The black Pentecostal Church – so-called because the majority of attendees are from the black community – has become the most enduring institution. Not only has it helped to transform people’s lives, it has also played a part in raising educational aspiration and entrepreneurship among its congregations and contributed to the growth of Britain’s black middle class.

It has also served as a training ground for aspiring leaders, speakers, singers, musicians and creatives, helped members build resilience to deal with life’s challenges and inspired many to serve their communities selflessly.

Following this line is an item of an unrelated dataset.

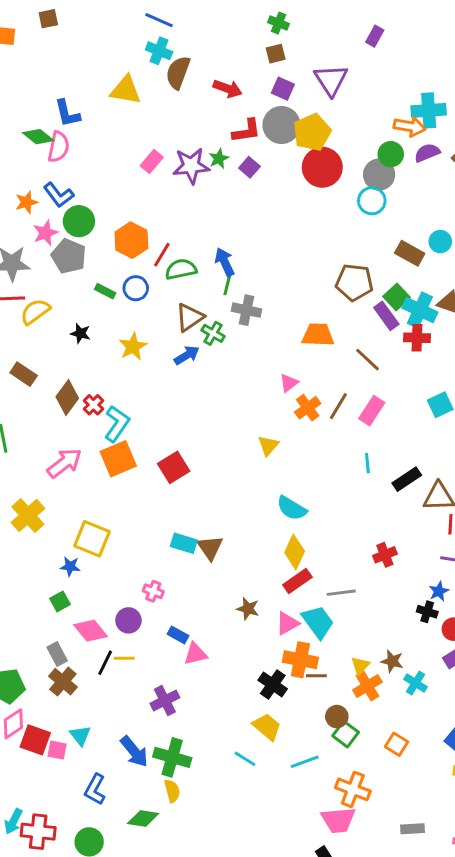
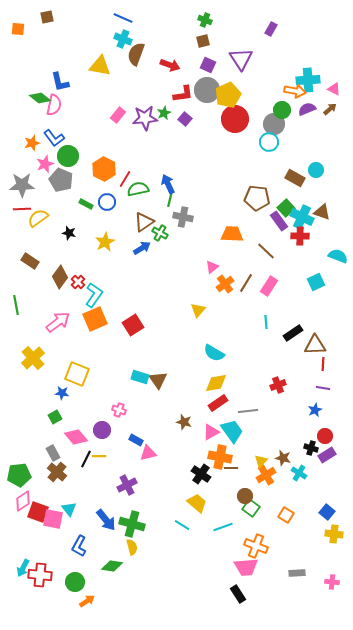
yellow diamond: (295, 552) -> (216, 383), turned 55
black cross: (427, 612) -> (311, 448), moved
pink square: (57, 750) -> (53, 519), size x1.5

The arrival of migrants from West Africa in the 1980s onwards added a new and exciting dimension to the black Pentecostal Church. They built on the foundation laid by Caribbean Pentecostals and did everything on a bigger scale, which led to the rise of Pentecostal mega churches – congregations with 1,000 people or more – and large churches like the Redeemed Christian Church of God, which holds bi-annual prayer services for its members at the London Excel Centre, attracting up to 40,000 people a time.

The changing face of the black Church

Growing up in a Caribbean family during the 70s, I knew very little about the black Church. I attended the Sunday school at the United Reformed Church that was a two-minute walk from my home in east London.

My Sunday school teacher was a lovely English lady who was wheelchair-bound. It was obvious she loved Jesus and us children. However, by the time I became a teenager, I decided that God didn’t exist – a view that changed when I was 15, when I encountered God for myself at a youth crusade hosted by the New Testament Assembly, a prominent Pentecostal denomination here in Britain.

I have become who I am because of my decision to become a Christian. My work as a writer, firstly as a religious journalist at The Voice newspaper, and latterly as editor of Keep the Faith magazine, has given me a front row seat at the major developments and changes the Pentecostal community has experienced over the past four decades.  

Some [Windrush Generation] had been members of the Anglican, Baptist, Methodist and Catholic churches in their native islands but found, when they attended their UK counterparts, that they weren’t accepted

For instance, when I started my Christian journey women couldn’t wear make-up, jewellery or trousers. Church members couldn’t go to parties or the cinema. And, of course, in line with scripture, there was no sex before marriage.

Many young people found the rules too strict. Some left because they were unable to follow the rules. Most of these strictures (apart from the no sex before marriage one) have all but disappeared, as churches realised they had possibly made the ‘narrow road’ too narrow to follow.

Also, while the current crop of ministers will mostly have studied theology or attended Bible school, this was not necessarily the case for the men and women who started the black Pentecostal Church movement in the 50s and 60s. And whereas black churches could once have been described as insular, with members’ lives revolving around them, this is not the case today. There is much greater engagement with wider society.

Like all religious institutions, the black Pentecostal Church has its critics who have accused it of not attracting the young, sometimes being a bit cultish and providing a place for the unscrupulous to wield influence. However, it is my opinion that these criticisms are overshadowed by the good that these churches do in the community, the people they help and the lives that are transformed through the preaching of the gospel.

I’m glad I made that decision to follow Christ all those years ago. And I’m glad I came to faith in the black Pentecostal Church. I wouldn’t change that for anything.